Interfaces are our gateway to working with computers. They’re how we’re able to take the raw power of a computer and use it to browse the internet, calculate expenses in a spreadsheet, or play a video game.
They should help users accomplish their goals without getting in the way. They should be suited to the task at hand, and let the user focus on that task. They do not necessarily need to be simple, as sometimes the thing the user may be trying to accomplish is quite complex; but, they should be able to afford the user a clear understanding of their mechanics and operation. Complex interfaces should still be easy to learn - just because something is complex, does not mean that the path to learning how to use it should be one that is difficult or frustrating. Complex interfaces should help guide the person using them on their mechanics and usage, while keeping them in a flow state.

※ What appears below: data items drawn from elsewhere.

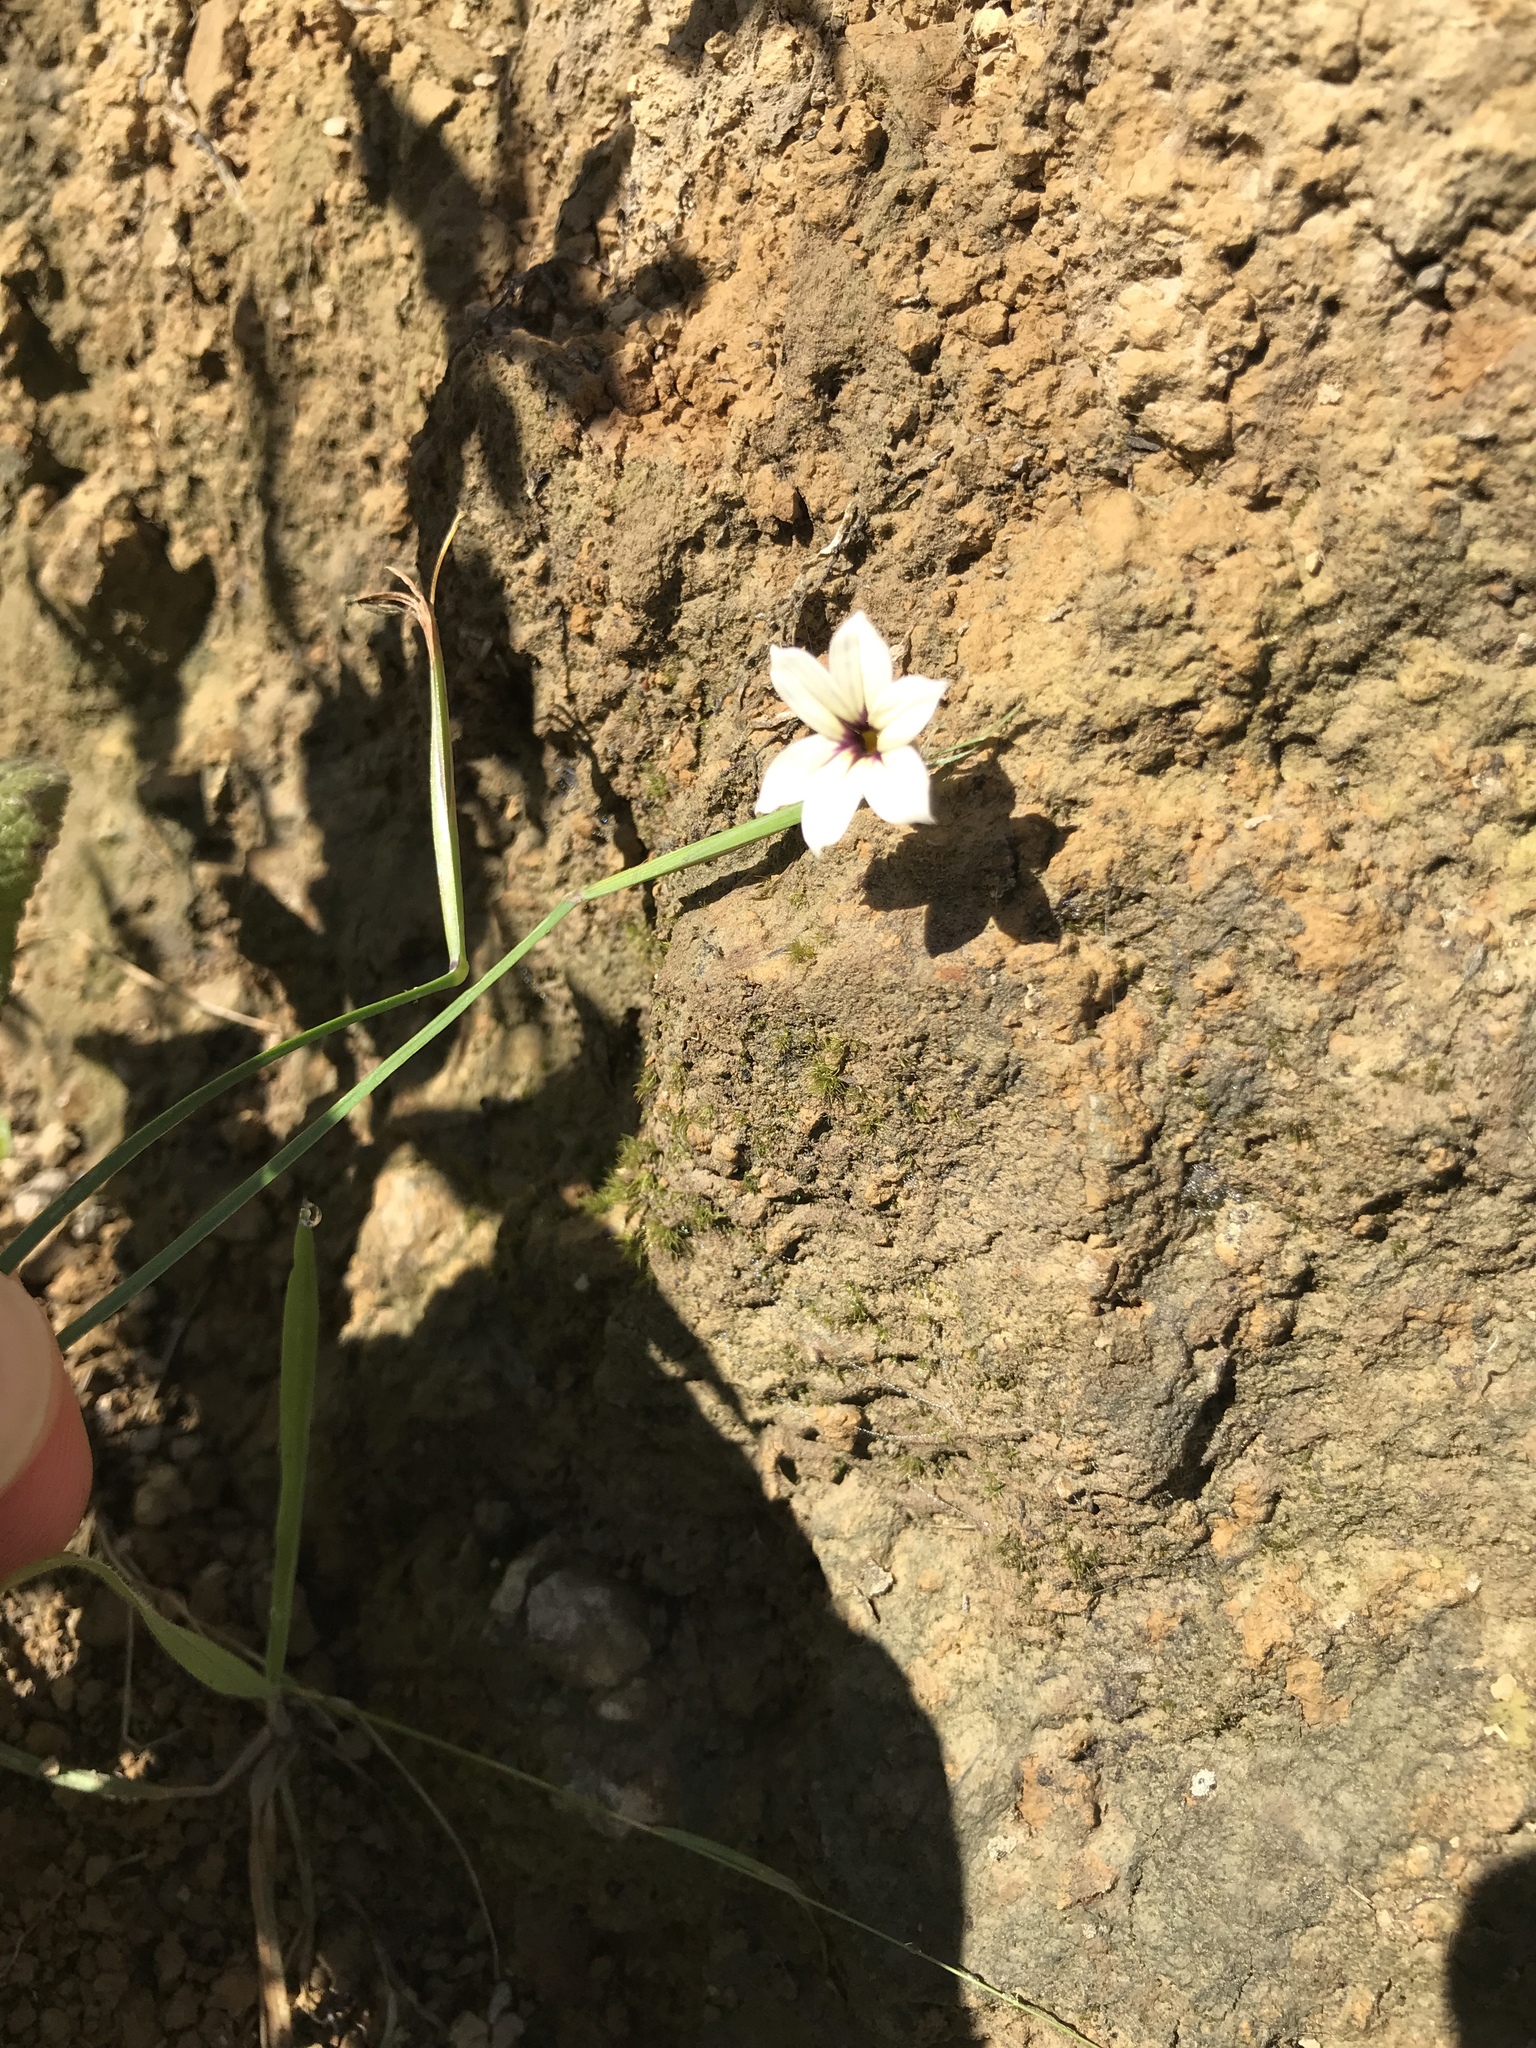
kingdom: Plantae
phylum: Tracheophyta
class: Liliopsida
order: Asparagales
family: Iridaceae
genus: Sisyrinchium
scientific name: Sisyrinchium micranthum
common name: Bermuda pigroot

They should not always be static - when appropriate, interfaces should learn how individual users use them, and adapt themselves to the user’s needs and patterns of usage. Similarly, when appropriate, they should also be capable of transmitting domain-specific knowledge of the domain of the software to the user while they use it.
This has been something of a dream in user interfaces for a long time now, but we finally have the capabilities to realize it. With a plethora of sensors and the ability to run machine learning models on the devices themselves, we can create interfaces that learn and adapt to a user’s behavior, while still respecting our privacy.
If we truly want computers to be “bicycles for the mind”, they have to be as easy to interact with as…a bicycle, a screwdriver, a hammer; anything who’s form indicates how it should be used. Our way of interacting with computation is mediated primarily through pixels displayed on glass. It is essential that the way those pixels are arranged and represented to the people using them are clear, unobtrusive, and intuitive to use.